Publicité

La Russie suspend sa participation à l'accord New Start sur le désarmement nucléaire

Le président russe a accusé ce mardi l'Occident d'utiliser le conflit en Ukraine pour "en finir" avec la Russie, dans un discours annuel à la nation, estimant que les Occidentaux portaient "la responsabilité" de l'escalade. Le chef du Kremlin a par ailleurs annoncé la suspension de la participation de Moscou à l'accord New Start sur le désarmement nucléaire.

"Les élites de l'Occident ne cachent pas leur objectif : infliger une défaite stratégique à la Russie, c'est-à-dire en finir avec nous une bonne fois pour toutes", a-t-il martelé, dans cette allocution qui intervient trois jours avant le premier anniversaire de l'offensive russe.

"Régime néonazi"

"La responsabilité de l'escalade dans le conflit ukrainien et ses victimes (...) repose totalement sur les élites occidentales", a encore dit le président russe, répétant sa thèse selon laquelle l'Occident appuie des forces néonazies en Ukraine pour y consolider un Etat antirusse.

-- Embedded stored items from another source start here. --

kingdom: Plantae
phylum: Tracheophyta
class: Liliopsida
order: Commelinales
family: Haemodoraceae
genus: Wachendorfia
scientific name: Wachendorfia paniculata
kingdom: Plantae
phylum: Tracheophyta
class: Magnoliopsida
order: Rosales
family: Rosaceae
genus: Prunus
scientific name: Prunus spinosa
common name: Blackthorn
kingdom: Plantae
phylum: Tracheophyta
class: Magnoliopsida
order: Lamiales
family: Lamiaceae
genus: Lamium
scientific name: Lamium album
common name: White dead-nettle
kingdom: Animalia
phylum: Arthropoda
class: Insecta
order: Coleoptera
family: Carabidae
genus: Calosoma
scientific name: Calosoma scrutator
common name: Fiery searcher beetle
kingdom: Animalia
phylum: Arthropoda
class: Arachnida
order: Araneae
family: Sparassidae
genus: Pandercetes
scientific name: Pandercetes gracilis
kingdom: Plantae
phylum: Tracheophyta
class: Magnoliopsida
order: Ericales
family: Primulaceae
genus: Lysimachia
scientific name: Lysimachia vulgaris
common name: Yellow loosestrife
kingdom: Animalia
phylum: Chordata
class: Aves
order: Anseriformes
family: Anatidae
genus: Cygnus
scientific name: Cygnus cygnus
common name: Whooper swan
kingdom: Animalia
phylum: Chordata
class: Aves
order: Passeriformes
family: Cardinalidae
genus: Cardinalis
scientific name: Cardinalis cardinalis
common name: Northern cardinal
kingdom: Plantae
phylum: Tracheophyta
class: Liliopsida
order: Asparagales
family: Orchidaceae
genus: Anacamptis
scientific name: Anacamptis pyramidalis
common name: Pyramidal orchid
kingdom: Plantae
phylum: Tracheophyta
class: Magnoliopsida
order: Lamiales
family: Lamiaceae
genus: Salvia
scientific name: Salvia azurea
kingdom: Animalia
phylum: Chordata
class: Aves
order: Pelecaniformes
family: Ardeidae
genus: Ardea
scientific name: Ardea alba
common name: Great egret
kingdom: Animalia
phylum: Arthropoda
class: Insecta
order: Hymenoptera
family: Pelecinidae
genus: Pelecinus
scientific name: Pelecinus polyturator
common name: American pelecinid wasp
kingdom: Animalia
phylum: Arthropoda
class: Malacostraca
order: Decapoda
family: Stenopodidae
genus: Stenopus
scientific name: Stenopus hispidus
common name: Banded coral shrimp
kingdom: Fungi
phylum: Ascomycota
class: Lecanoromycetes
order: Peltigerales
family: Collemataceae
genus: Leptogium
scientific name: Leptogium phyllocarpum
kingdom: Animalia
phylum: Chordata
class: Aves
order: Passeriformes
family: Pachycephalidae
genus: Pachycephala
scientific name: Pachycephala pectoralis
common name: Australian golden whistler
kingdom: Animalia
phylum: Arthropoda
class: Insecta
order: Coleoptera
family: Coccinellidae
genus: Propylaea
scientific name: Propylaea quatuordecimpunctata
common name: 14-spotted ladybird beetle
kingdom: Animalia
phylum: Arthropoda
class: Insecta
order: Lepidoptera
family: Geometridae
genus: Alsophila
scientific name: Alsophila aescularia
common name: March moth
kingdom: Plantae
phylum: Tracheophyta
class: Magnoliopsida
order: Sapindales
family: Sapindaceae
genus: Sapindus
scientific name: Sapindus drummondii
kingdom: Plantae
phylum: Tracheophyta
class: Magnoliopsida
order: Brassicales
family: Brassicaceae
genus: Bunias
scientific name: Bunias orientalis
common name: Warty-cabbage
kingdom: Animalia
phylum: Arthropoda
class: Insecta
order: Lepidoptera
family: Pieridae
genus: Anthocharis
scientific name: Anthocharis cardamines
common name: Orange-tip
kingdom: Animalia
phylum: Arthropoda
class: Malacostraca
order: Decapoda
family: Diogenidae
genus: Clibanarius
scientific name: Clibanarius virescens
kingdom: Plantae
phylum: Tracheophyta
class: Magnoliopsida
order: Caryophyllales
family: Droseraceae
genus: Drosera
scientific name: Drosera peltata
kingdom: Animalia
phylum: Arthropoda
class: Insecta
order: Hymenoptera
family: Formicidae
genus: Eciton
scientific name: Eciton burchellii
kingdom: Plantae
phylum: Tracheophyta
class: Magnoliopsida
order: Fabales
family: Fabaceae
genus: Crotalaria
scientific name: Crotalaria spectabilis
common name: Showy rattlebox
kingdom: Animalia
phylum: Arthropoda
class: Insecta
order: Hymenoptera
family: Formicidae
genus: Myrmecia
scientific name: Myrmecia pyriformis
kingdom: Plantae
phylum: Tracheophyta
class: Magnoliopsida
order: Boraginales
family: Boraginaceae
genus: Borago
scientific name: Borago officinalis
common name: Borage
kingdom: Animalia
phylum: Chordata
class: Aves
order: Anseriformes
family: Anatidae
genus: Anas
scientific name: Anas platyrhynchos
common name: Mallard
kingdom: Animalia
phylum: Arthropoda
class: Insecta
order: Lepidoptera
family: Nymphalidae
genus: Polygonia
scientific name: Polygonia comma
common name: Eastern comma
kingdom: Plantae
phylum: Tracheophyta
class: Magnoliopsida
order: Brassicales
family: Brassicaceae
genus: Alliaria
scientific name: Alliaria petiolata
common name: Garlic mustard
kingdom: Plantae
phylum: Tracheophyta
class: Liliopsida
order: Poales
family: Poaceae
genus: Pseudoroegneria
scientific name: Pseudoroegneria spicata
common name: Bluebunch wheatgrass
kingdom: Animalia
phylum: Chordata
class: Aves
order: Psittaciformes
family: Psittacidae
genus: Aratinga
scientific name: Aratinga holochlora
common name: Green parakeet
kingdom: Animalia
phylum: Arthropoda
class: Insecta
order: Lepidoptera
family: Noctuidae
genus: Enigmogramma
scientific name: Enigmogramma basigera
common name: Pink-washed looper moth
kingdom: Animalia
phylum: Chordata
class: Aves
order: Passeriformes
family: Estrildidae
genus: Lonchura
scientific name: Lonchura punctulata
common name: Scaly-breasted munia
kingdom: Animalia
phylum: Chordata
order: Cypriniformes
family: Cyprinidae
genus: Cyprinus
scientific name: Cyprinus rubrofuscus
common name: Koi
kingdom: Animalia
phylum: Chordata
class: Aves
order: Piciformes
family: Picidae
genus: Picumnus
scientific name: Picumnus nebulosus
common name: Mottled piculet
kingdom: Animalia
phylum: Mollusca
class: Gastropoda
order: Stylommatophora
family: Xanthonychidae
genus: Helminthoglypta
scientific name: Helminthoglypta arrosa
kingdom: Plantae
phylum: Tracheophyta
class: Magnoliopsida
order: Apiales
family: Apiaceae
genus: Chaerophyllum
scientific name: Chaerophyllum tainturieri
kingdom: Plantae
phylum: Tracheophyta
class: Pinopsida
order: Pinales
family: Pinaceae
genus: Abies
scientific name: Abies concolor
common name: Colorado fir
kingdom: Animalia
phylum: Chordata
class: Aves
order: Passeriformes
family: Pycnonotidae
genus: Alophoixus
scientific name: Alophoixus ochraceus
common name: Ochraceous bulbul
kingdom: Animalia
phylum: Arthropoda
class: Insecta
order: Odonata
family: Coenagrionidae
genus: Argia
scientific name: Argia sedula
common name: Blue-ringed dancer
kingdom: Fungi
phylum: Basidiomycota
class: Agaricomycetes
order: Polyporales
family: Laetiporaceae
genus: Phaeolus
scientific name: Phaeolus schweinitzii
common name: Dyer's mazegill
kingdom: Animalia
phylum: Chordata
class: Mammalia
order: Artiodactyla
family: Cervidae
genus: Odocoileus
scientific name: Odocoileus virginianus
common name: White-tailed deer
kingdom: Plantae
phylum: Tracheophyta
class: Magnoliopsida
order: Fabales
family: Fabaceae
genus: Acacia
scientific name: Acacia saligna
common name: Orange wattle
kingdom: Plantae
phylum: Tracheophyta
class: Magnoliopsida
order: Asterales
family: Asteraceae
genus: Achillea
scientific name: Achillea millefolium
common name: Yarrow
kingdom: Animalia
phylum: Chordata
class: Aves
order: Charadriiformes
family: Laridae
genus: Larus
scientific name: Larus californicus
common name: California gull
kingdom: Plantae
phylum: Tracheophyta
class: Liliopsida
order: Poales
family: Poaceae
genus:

Avant cela, il avait affirmé qu'il restait déterminé, un an après le début de son offensive en Ukraine, à la poursuivre, alors que son armée est à la peine depuis des mois sur le champ de bataille, en dépit de la mobilisation de centaines de milliers de réservistes.

"Pour assurer la sécurité de notre pays, pour éliminer les menaces venues d'un régime néonazi existant en Ukraine depuis le coup d'Etat de 2014, il a été décidé de mener une opération militaire spéciale. Et nous allons régler pas à pas, soigneusement et méthodiquement, les objectifs qui se posent devant nous", a-t-il martelé.

Se tenir prêt en cas de test nucléaire américain

Face à l'élite politique du pays et des militaires ayant combattu en Ukraine, il a aussi remercié "tout le peuple russe pour son courage et sa détermination", et misen garde "ceux qui on choisi de trahir la Russie".

Ils "doivent être tenus responsables devant la loi", a-t-il déclaré avant d'assurer qu'il ne s'agissait pas pour autant d'une "chasse aux sorcières".

Vladimir Poutine a en outre appelé les autorités russes à se tenir "prêtes pour des tests d'armes nucléaires" si Washington en réalise en premier au cours de sa prise de parole, fortement hostile aux Occidentaux.

Echec des sanctions, appel aux oligarques à "investir" en Russie

Le leader russe n'a cependant pas exposé de stratégie pour remporter le conflit en Ukraine, ni évoqué les pertes militaires russes, qui selon l'Ukraine et l'Occident sont abyssales.

Evoquant les sanctions internationales qui frappent la Russie, Vladimir Poutine a estimé que les Occidentaux "ne sont arrivés à rien et n'arriveront à rien", alors que l'économie russe a résisté mieux qu'anticipé par les experts.

"Nous avons assuré la stabilité de la situation économique, protégé les citoyens", a-t-il noté, estimant que l'Occident avait échoué à "déstabiliser notre société".

Selon lui, la baisse du PIB en 2022 de seulement 2,1% est un succès. Il a aussi assuré que l'inflation allait bientôt se stabiliser près de son objectif de 4% annuelle.

S'adressant aux richissimes hommes d'affaires russes dont des biens, des yachts ou des comptes ont été saisis à l'étranger dans le cadre des sanctions, le chef du Kremlin a souligné que "personne parmi les gens simples ne les plaint", rappelant comment une élite d'oligarques s'est enrichie à la chute de l'URSS.

Le président russe les a donc appelés au patriotisme économique : "Les sources de bien-être, de l'avenir doivent être ici, dans le pays natal, la Russie". "Investissez en Russie", a-t-il dit, "l'Etat et la société vous soutiendront".

L'Occident décadent

Comme il le fait depuis plusieurs années, Vladimir Poutine a de nouveau présenté l'Occident comme décadent, estimant que la pédophilie y était devenue une norme.

"Regardez ce qu'ils font avec leurs propres peuples : la destruction des familles, des identités culturelles et nationales, la perversion et la maltraitance des enfants jusqu'à la pédophilie, sont déclarées comme étant la norme (...). Et les prêtres sont obligés de bénir les mariages entre homosexuels", a-t-il lancé dans son allocution.